GameStop’s share price continues to surge as the stock starts trading, thus setting a bullish trend due to a short squeeze.

The company that had experienced a share price drop in the past six years, is now enjoying the sudden development since the beginning of the year 2021. Currently, the share price is close to $77, which is more than what the financial pandits had predicted about GameStop.

The stock surged by a whopping 145% to a price value of $159.18 on Monday, crashing at least nine previous trading records. The stock price has gone up by almost 300% since the start of the current fiscal year.

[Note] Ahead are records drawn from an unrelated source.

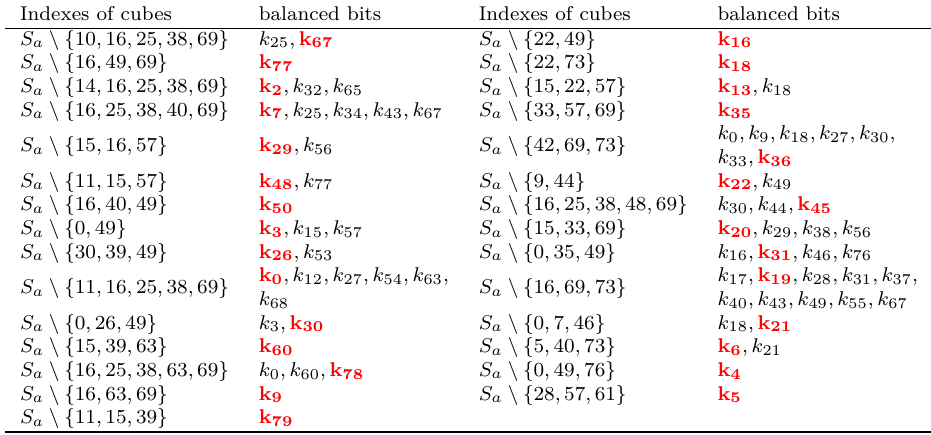
Table 6: Valuable cubes for attacking 806-round Trivium . Sorted by the deducing order. Indexes of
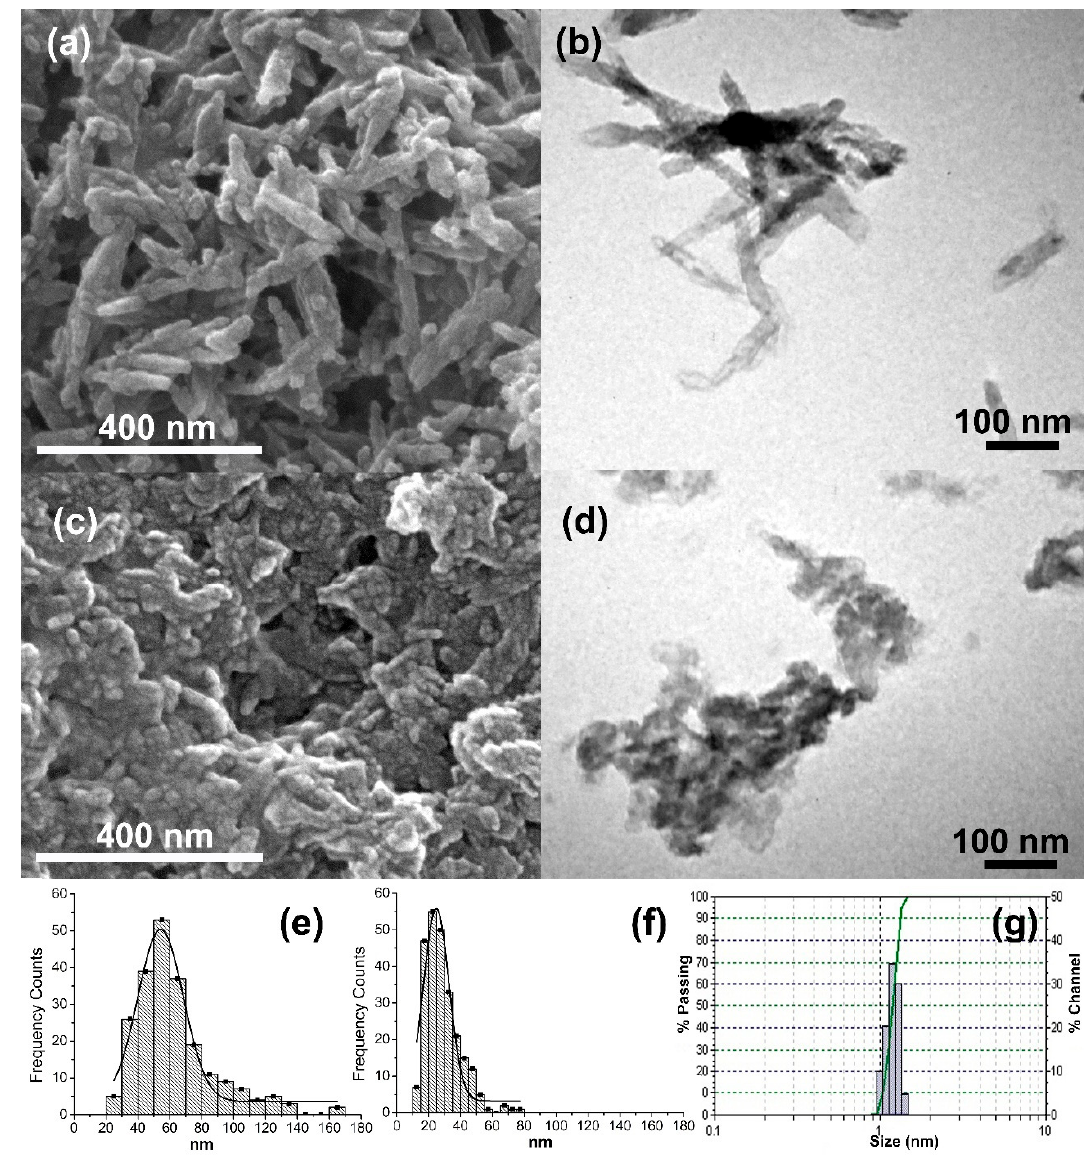
Figure 1. Morphological and dimensional characterization of HA ( a,b,e,g ) and CDHA ( c,d,f ) particles synthesized. ( a , c ) FESEM micrographs; ( b , d ) TEM micrographs and ( e , f ) size particle distributions calculated by FESEM image processing; ( g ) size particle distribution of nanoHA particles synthesized by Dynamic Light Scattering (DLS). Particle size illustrated in ( e , f ), and ( g ) correspond to the particles’ diameter.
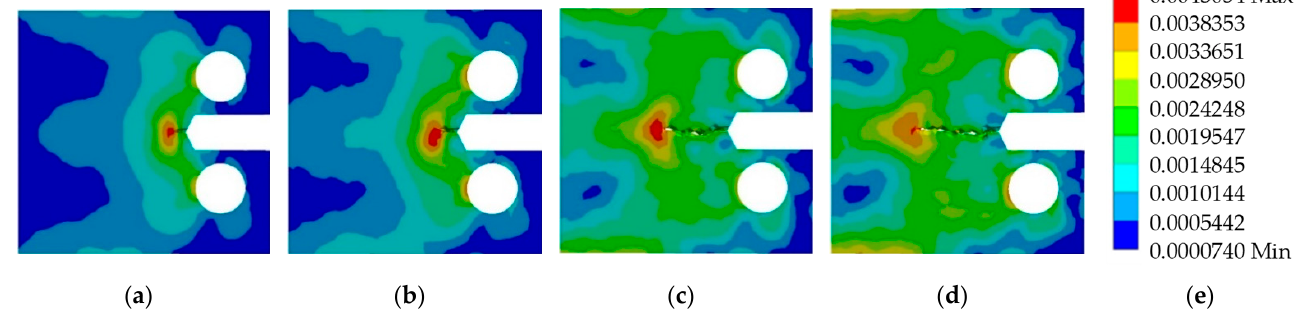
Figure 2. The equivalent elastic strain of a specimen under different tensile displacements: ( a ) 500 mm; ( b ) 700 mm; ( c ) 1500 mm; ( d ) 2000 mm; ( e ) strain scale.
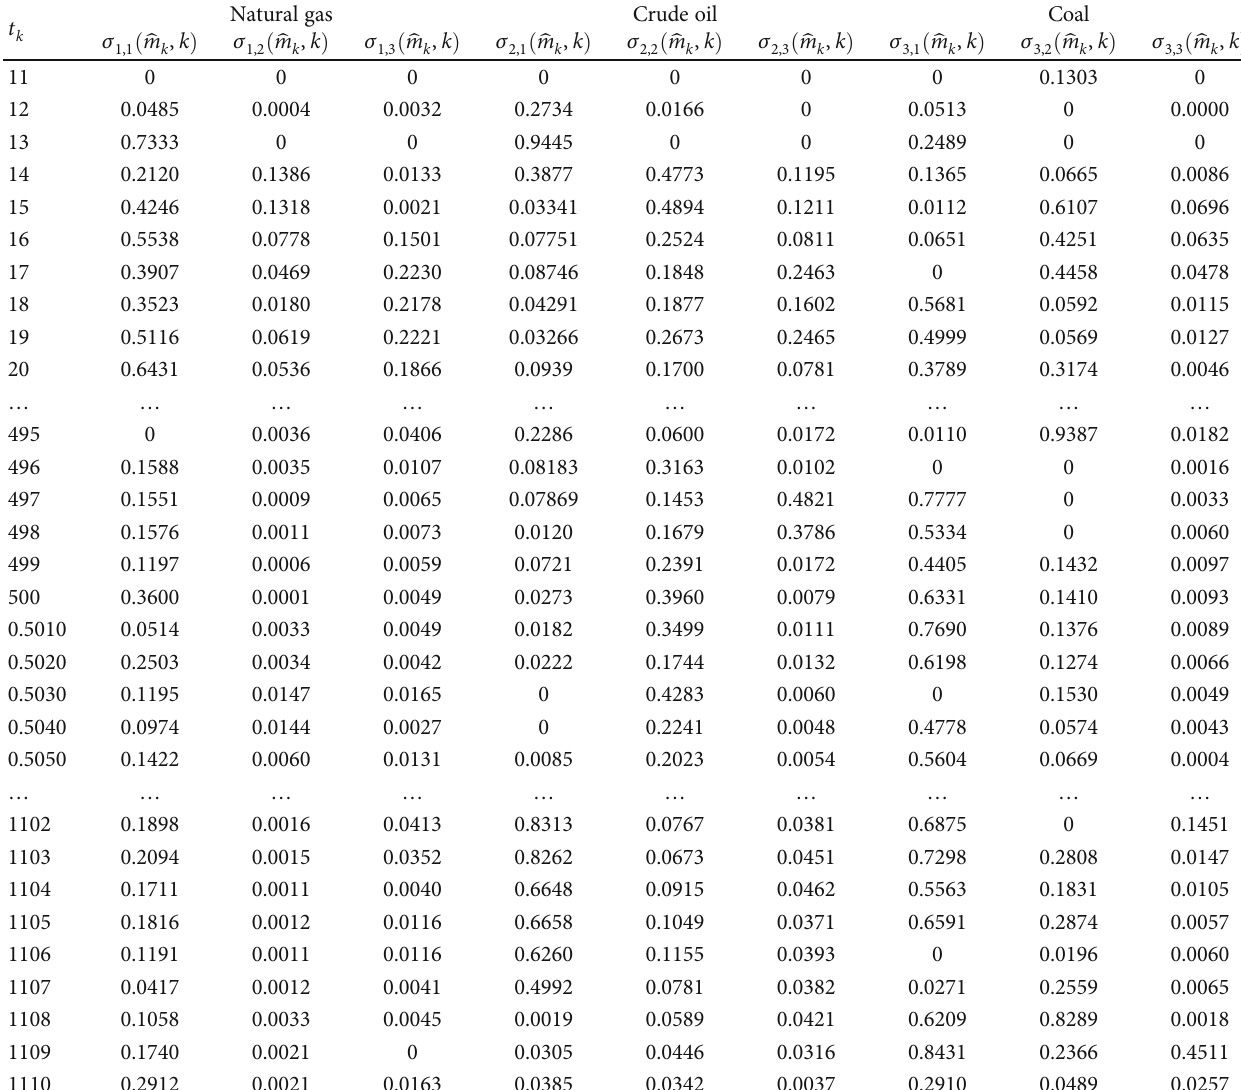
ð ̂ m , k Þ , σ 1,1 k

According to the financial analysts, this sudden surge in stock price is capturing the attention of the newbies in the stock market. The institutional investors are still not fully convinced by GameStop’s performance in the market. According to them, the way this company has been keeping up, it will have to bear losses in the fiscal years 2021 and 2022, which still makes GameStop shares unreliable to invest.

The increase in the share price has got everybody’s head up. The financial analysts at Wall Street have described this maneuver as the best way to deal with the company’s debt. They have suggested the company sell their shares as much as they can during this bullish period, which will help them recover from their liabilities quickly, and also providing them the much-needed protection.

The soaring of the share price was termed as a business upsurge that does not make sense by many investor activists.

The sudden surge is also a result of the announcement of the new Board of Directors joining GameStop. Ryan Cohen who made Chewy a success is one of the directors joining the firm.